Une différence de prix difficile à expliquer par le SAV
Mais du coup, en supprimant la subvention pour le forfait sur 12 mois, Orange fait perdre tout l'intérêt d'un abonnement, même s'il met en avant le service client. Car malgré la baisse importante des prix consentis dans sa nouvelle gamme Origami, de 20% en moyenne par rapport à la grille tarifaire encore en vigueur jusqu'au 7 juin, l'écart reste important avec les offres « low-cost » : quand Free Mobile propose de l'illimité 24/7 avec 3Go de données à 19,99 euros et Sosh, la marque en ligne d'Orange, la même chose pour 24,90 euros, le forfait approchant Origami Star (avec seulement 1Go) est à 39,90 euros par mois sur 12 mois. Certes, il y a l'offre de musique Deezer Premium, vendue 9,99 euros en solo. Mais il n'est pas sûr que tous les clients la trouvent indispensable ni qu'ils évaluent l'apport du service client à 15 ou 20 euros... Dans une récente étude, les analystes d'Oddo Securities avaient estimé à 2 euros par mois et par client le coût du SAV et des boutiques...

La sortie du nouvel iPhone aura valeur de test
Orange n'est pas le seul à s'inscrire dans cette tendance : Bouygues Telecom a aussi indiqué qu'il allait « concentrer les subventions sur le haut de gamme. » En clair, il faut désormais choisir entre la liberté totale - les forfaits sans engagement et sans mobile, en achetant son smartphone à prix coûtant (749 euros le dernier Samsung Galaxy SIII ou 629 euros pour l'iPhone 4S par exemple), éventuellement en plusieurs mensualités - ou le contrat longue durée. Certes depuis la loi Châtel, il est beaucoup plus facile de résilier au bout de 12 mois en limitant un peu les frais.

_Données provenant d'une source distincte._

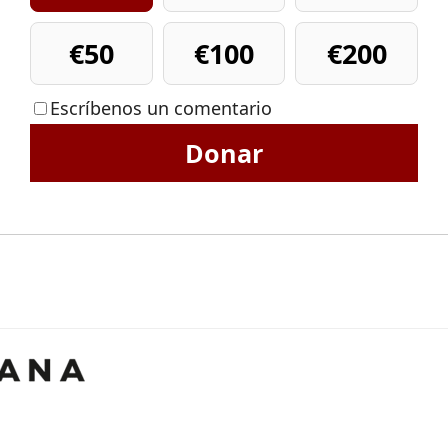
€50
€100
€200
Escríbenos un comentario
Donar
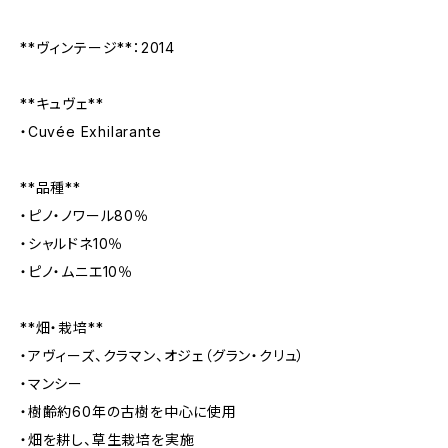
**ヴィンテージ**：2014
**キュヴェ**
・Cuvée Exhilarante
**品種**
・ピノ・ノワール80％
・シャルドネ10％
・ピノ・ムニエ10％
**畑・栽培**
・アヴィーズ、クラマン、オジェ（グラン・クリュ）
・マンシー
・樹齢約60年の古樹を中心に使用
・畑を耕し、草生栽培を実施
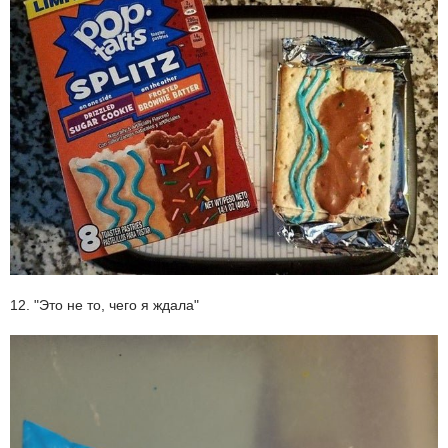
12. "Это не то, чего я ждала"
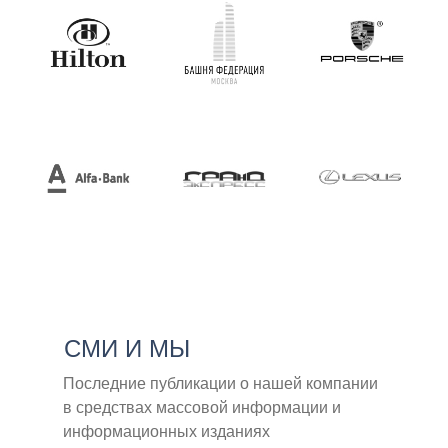
СМИ И МЫ
Последние публикации о нашей компании
в средствах массовой информации и
информационных изданиях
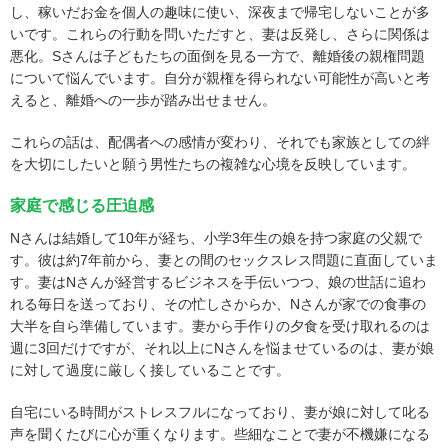
し、稼いだお金を個人の趣味に使い、深夜まで帰宅しないことが多
いです。これらの行動を問いただすと、妻は反発し、さらに関係は
悪化。Sさんは子どもたちの面倒を見る一方で、離婚後の親権問題
について悩んでいます。自分が親権を得られない可能性が高いと考
えると、離婚への一歩が踏み出せません。
これらの話は、配偶者への感情が変わり、それでも家族としての絆
を大切にしたいと願う男性たちの複雑な心境を反映しています。
家庭で感じる圧迫感
Nさんは結婚して10年が経ち、小学3年生の娘を持つ家庭の父親で
す。彼は約7年前から、妻との間のセックスレス問題に直面していま
す。妻はNさんが経営するビジネスを手伝いつつ、娘の世話に追わ
れる毎日を送っており、その忙しさからか、Nさんが家での食事の
大半を自ら準備しています。妻から手作りの夕食を受け取れるのは
週に3回だけですが、それ以上にNさんを悩ませているのは、妻が娘
に対して過度に厳しく接していることです。
自宅にいる時間がストレスフルになっており、妻が娘に対して叱る
声を聞くたびに心が重くなります。些細なことで妻が不機嫌になる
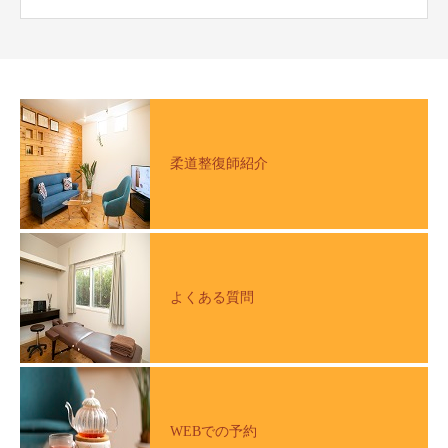
柔道整復師紹介
よくある質問
WEBでの予約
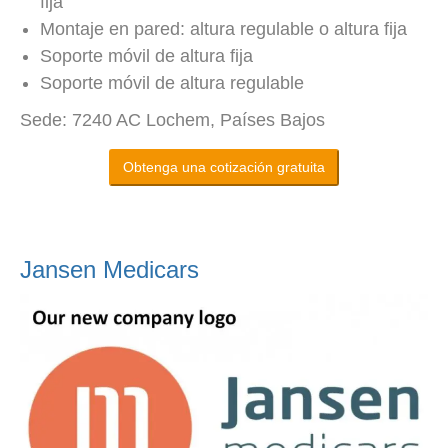
fija
Montaje en pared: altura regulable o altura fija
Soporte móvil de altura fija
Soporte móvil de altura regulable
Sede: 7240 AC Lochem, Países Bajos
Obtenga una cotización gratuita
Jansen Medicars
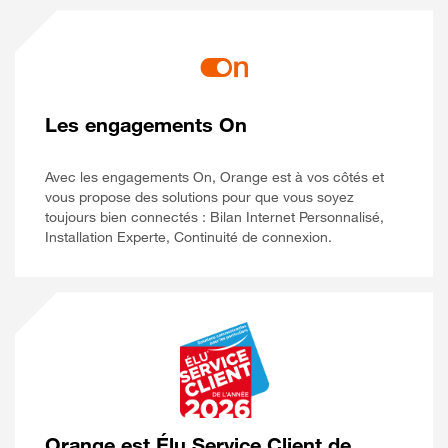
Les engagements On
Avec les engagements On, Orange est à vos côtés et
vous propose des solutions pour que vous soyez
toujours bien connectés : Bilan Internet Personnalisé,
Installation Experte, Continuité de connexion.
Orange est Élu Service Client de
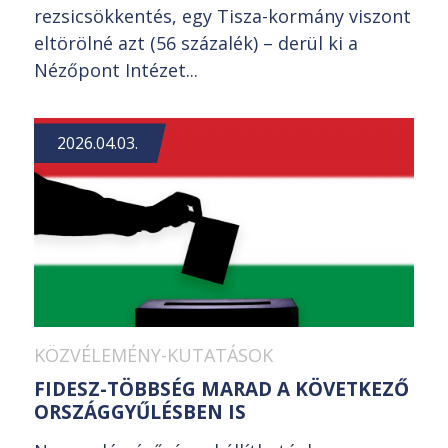
rezsicsökkentés, egy Tisza-kormány viszont
eltörölné azt (56 százalék) – derül ki a
Nézőpont Intézet...
2026.04.03.
KÖZVÉLEMÉNY-KUTATÁSOK
FIDESZ-TÖBBSÉG MARAD A KÖVETKEZŐ
ORSZÁGGYŰLÉSBEN IS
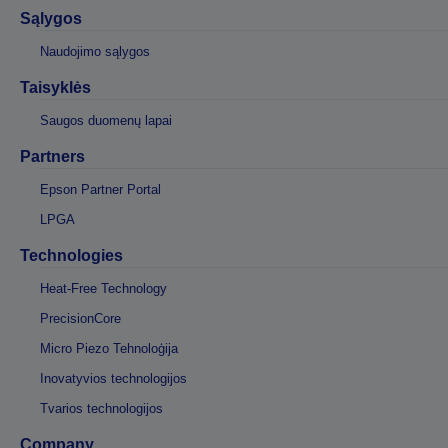
Sąlygos
Naudojimo sąlygos
Taisyklės
Saugos duomenų lapai
Partners
Epson Partner Portal
LPGA
Technologies
Heat-Free Technology
PrecisionCore
Micro Piezo Tehnoloģija
Inovatyvios technologijos
Tvarios technologijos
Company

L'arme de la subvention va rester importante dans le marché actuel très bataillé, face à un Free Mobile qui ne propose pas de téléphone subventionné, les opérateurs « historiques » mettent le paquet  pour engranger les abonnés « fidélisés » sur deux ans. La sortie du nouvel iPhone, attendu en juin ou en septembre, aura valeur de test. Les consommateurs seront-ils prêts à renouer de longs engagements pour avoir le smartphone dernier cri ou auront-ils été rendus plus raisonnables par l'opération vérité sur les prix des dernières semaines ? « Le marché traditionnel du subventionné se tient bien, les ventes brutes sont 30% supérieures à avril 2011 » a relevé mercredi Delphine Ernotte, la directrice exécutive d'Orange France.

Les subventions baissent aux Etats-Unis, en Espagne
Mais pour combien de temps ? En Espagne, deux grands opérateurs européens, Vodafone et Telefonica, vont tester l'arrêt des subventions, même si Orange n'a pas suivi. Dans un contexte de crise économique, « la demande des consommateurs est particulièrement faible en Espagne » relèvent les experts de l'agence Fitch qui appellent de leurs v?ux une baisse généralisée en Europe des subventions, « qui érodent la rentabilité et le bilan » et sont devenues « tellement chères » avec des modèles comme l'iPhone 4S et les Galaxy de Samsung.

ataUne baisse permettrait aux opérateurs de « se concentrer sur l'investissement et la qualité du réseau. » L'agence Fitch souligne que les subventions de terminaux représentent environ 15% du chiffre d'affaires des opérateurs et que les Américains ont diminué ce coût en créant des frais supplémentaires de 30 à 35 dollars pour renouveler son téléphone, « ce qui a permis de ralentir le rythme de renouvellement des abonnés. » En France, du fait de l'arrivée tardive du quatrième opérateur, il n'est pas sûr que le mouvement s'enclenche à court terme. Mais la ligne semble toute tracée.